Out of the frying pan, into the fire.




MSSQL's really not too bad. Yes, it's a commercial offering, but there's nothing inherently evil about charging money for software, and you do get what you pay for.

I've worked in both MSSQL shops and PostgreSQL shops, and, while I wasn't in charge of the budget, I wouldn't be at all surprised to find out that, once you factor paying your programmers and DBAs for their time into the equation, the MSSQL shop ended up having lower overall costs associated with its choice of DBMS.


Have you worked on MSSQL licensing in the age of Virtualization and per-core licensing? It's gotten VERY complex according to some of my friends that still run it.

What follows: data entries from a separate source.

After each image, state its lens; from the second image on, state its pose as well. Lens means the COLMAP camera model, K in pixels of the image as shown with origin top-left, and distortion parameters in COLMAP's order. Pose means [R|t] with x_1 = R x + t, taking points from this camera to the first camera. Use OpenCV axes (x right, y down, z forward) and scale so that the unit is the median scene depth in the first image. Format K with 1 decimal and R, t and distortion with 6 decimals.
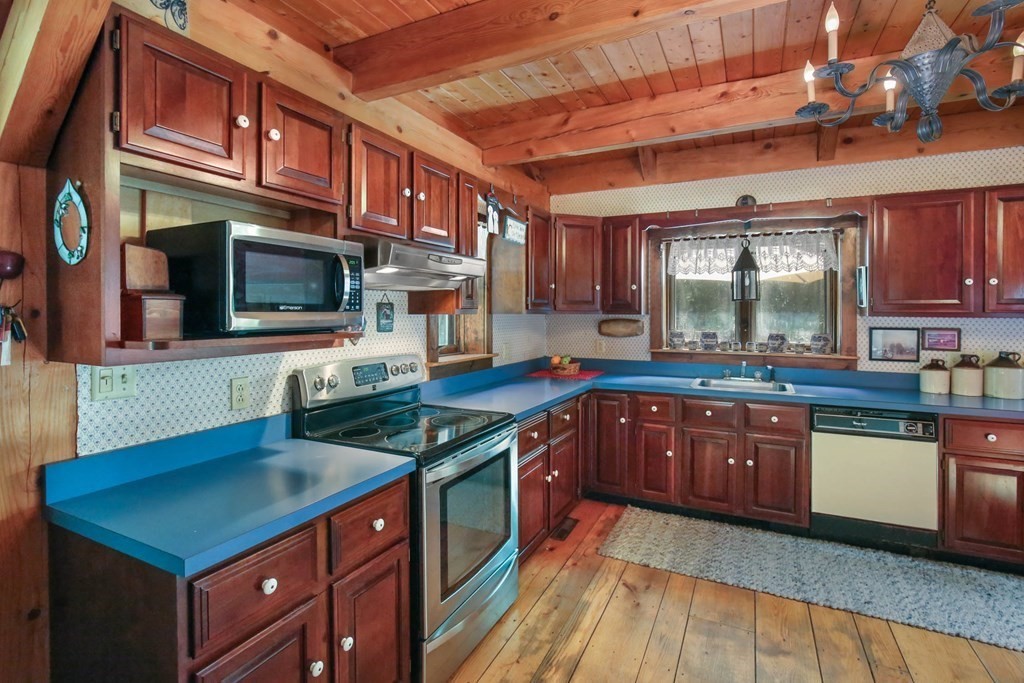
lens RADIAL K [[495.2, 0, 511.2], [0, 495.2, 311.5], [0, 0, 1]] dist [-0.005479, 0.000290]
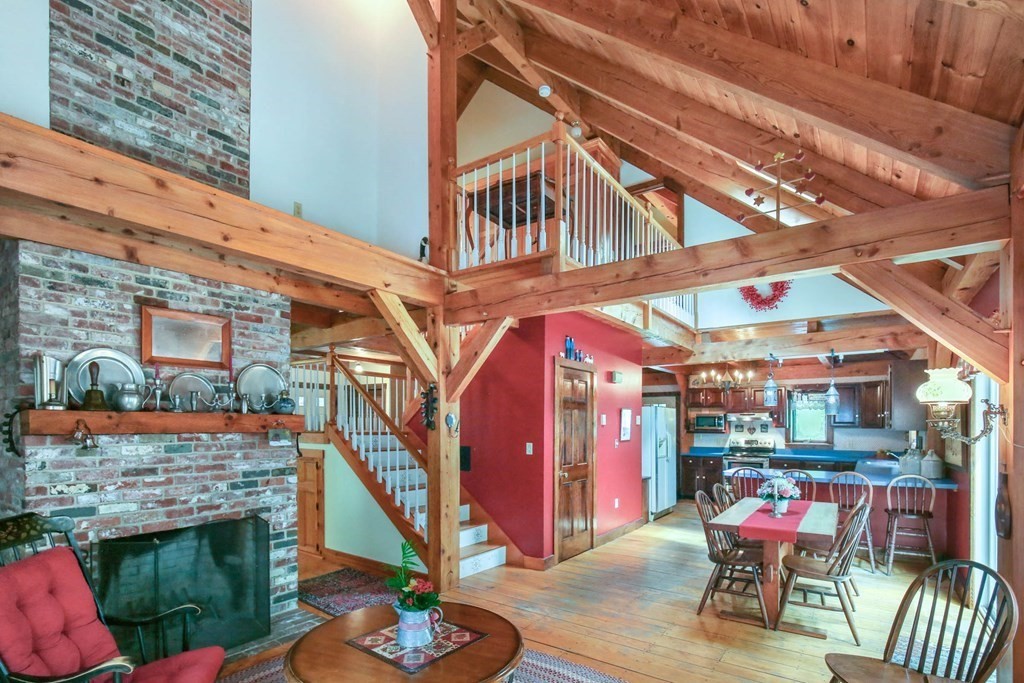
lens RADIAL K [[498.5, 0, 511.0], [0, 498.5, 424.6], [0, 0, 1]] dist [-0.011995, 0.000410]
pose [[-0.170390, -0.004093, -0.985368, 3.004734], [-0.005733, 0.999979, -0.003163, 0.004637], [0.985360, 0.005110, -0.170410, -0.180162]]
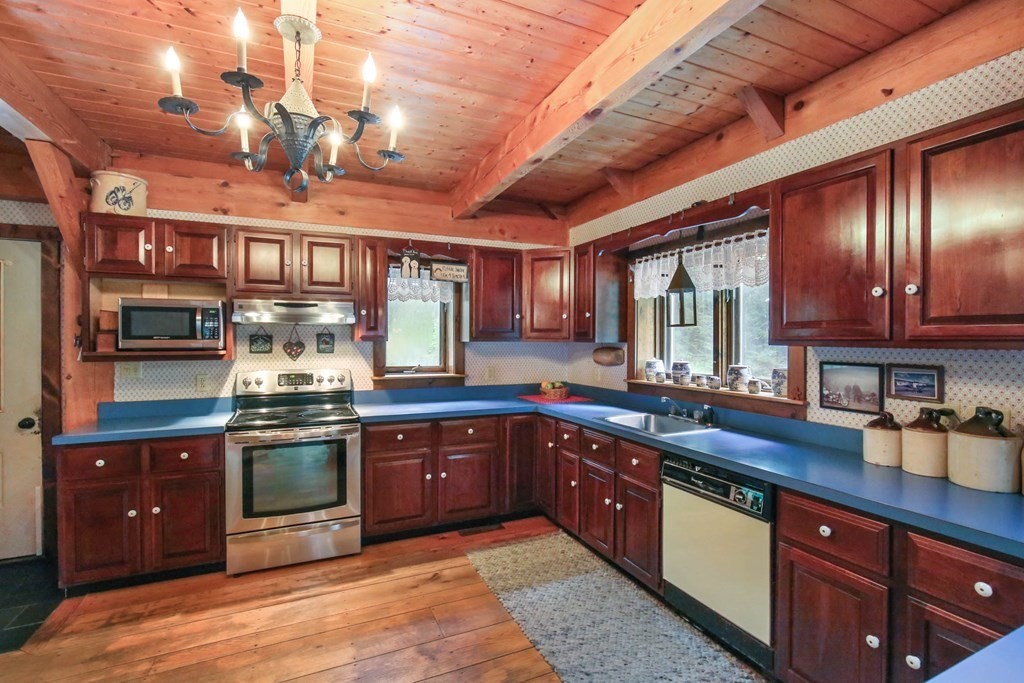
lens RADIAL K [[472.0, 0, 512.0], [0, 472.0, 341.5], [0, 0, 1]] dist [-0.010631, 0.000667]
pose [[0.773828, 0.001765, -0.633394, 0.873904], [0.000066, 0.999996, 0.002868, 0.001755], [0.633396, -0.002261, 0.773824, 0.210804]]
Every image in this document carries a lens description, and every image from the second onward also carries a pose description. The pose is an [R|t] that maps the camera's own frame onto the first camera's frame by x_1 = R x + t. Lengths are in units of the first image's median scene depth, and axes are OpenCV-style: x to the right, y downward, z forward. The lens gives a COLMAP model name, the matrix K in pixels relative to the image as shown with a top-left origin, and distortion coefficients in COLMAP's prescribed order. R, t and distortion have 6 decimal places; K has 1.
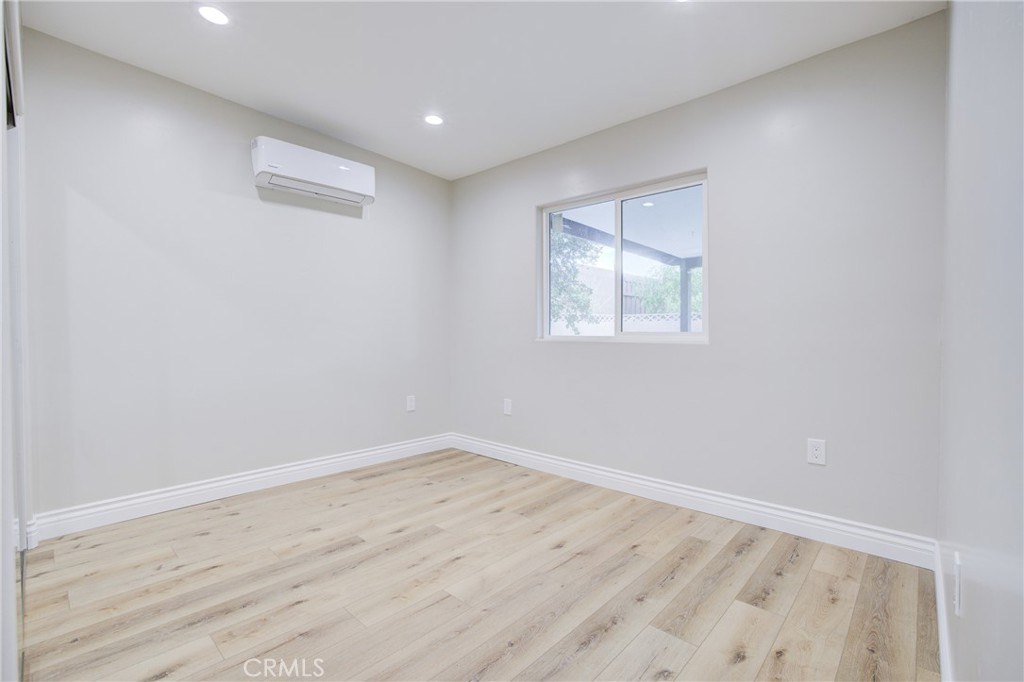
lens RADIAL K [[447.8, 0, 525.1], [0, 447.8, 330.7], [0, 0, 1]] dist [-0.038955, 0.015799]
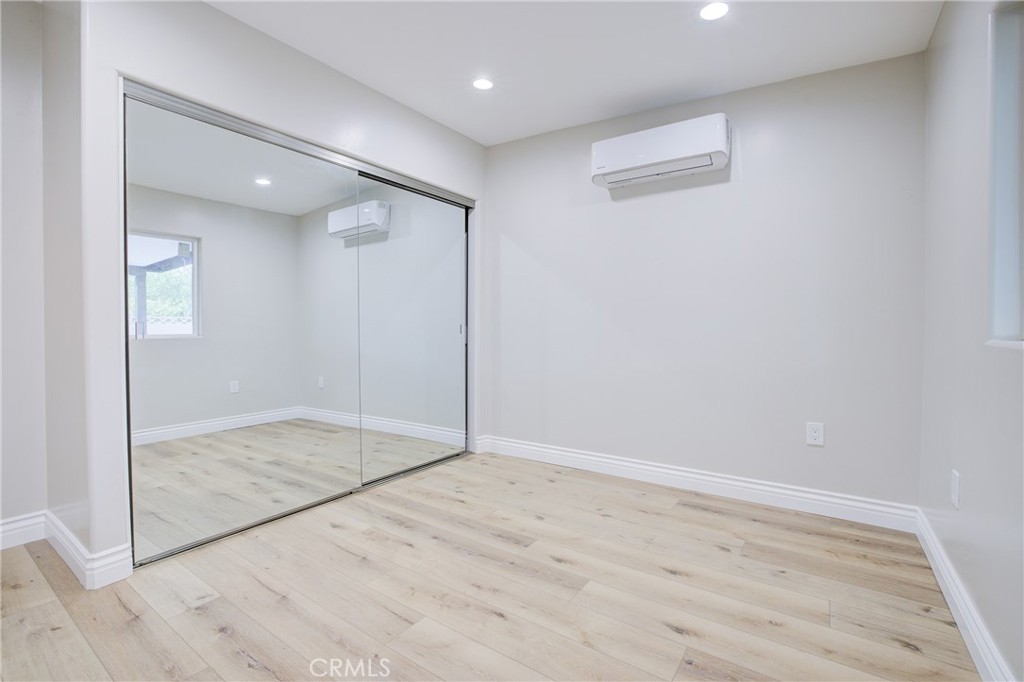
lens RADIAL K [[447.8, 0, 525.1], [0, 447.8, 330.7], [0, 0, 1]] dist [-0.038955, 0.015799]
pose [[0.146516, 0.009138, -0.989166, 0.529088], [0.008586, 0.999908, 0.010509, 0.000651], [0.989171, -0.010032, 0.146424, 0.788520]]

It seems they have changed their pricing strategy:

    Oracle: What is your IT budget? We'll take it. (all of it)

    Microsoft: Hey, at least we're not as bad as Oracle.


MS licensing is somewhat expensive, but easy to understand and relatively benign. Oracle licensing chokes you like the Drakh keepers from Babylon 5.


I'm currently working on a mssql shop, and on aws it's more than twice the price vs postgres or aurora. I don't see how you can justify the price difference


I'm not sure I follow this logic. Wouldn't both databases require the same amount of care and feeding? Are you suggesting that you need less DBA's per MSSQL database than for a PostgreSQL or Maria database?


Yep. Because the tooling is stronger. The developer ergonomics are better. The performance is better, meaning you'll be able to do more with fewer servers. MSSQL has a boatload of useful features that PostgreSQL lacks. (Clustered indexes and table-valued parameters are the ones I like to fixate on.) And so on. I can only personally speak to the developer story, but my experience has been that the productivity difference is huge. There's a night and day difference in the information you can get out of an EXPLAIN on each of them, for example, and I would get detailed emails warning me if a MSSQL query plan unexpectedly changed in production. With PostgreSQL you're more likely to need to build your own tooling for that sort of stuff, or just wait for a user to complain. On the DBA side, I'm hazier on the details, but I've seen PostgreSQL DBA's sinking hours' or sometimes even days' worth of effort into grinding through tasks tasks that an MSSQL DBA can bang out by spending a couple minutes clicking through a wizard dialog.

If you're a tiny startup, the differences won't amount to all that much, and it will be hard to justify MSSQL's price tag, which is fine, because, yeah, you can't afford it, anyway. If you're an enterprise or otherwise have large database needs, the differences can very quickly become apparent, and easily worth the money.


I have worked with both databases over a decade. The biggest difference between SQL Server and Postgresql is neither tooling or performance(both are excellent), but the community and culture.

By far, PostgreSQL has more knowledge sharing and documented edge cases. Not to mention that the official PostgreSQL documentation is probably one of the best documented software systems ever. This makes PostgreSQL a lot easier to learn and use and that also affects the amount of money you need to spend.

SQL Server has some annoying edge cases, licensing is a real pain point these days, but so are the technical issues like lack of schema support in the JDBC driver. Other things are that you cannot pipe the backup. I would love to take backup of an Azure SQL service to my local machine with SSH.


Instead of a table-valued parameter, wouldn’t you use an array of a composite type in PostgreSQL? What are the relative good and bad points?


Yeah. And you don’t need to create a custom type to handle it as a parameter. So it’s easier.

The only thing SQLServer has over PostgreSQL is multiply resultsets. That’s it. I really wish that existed in PostgreSQL to prevent round trips.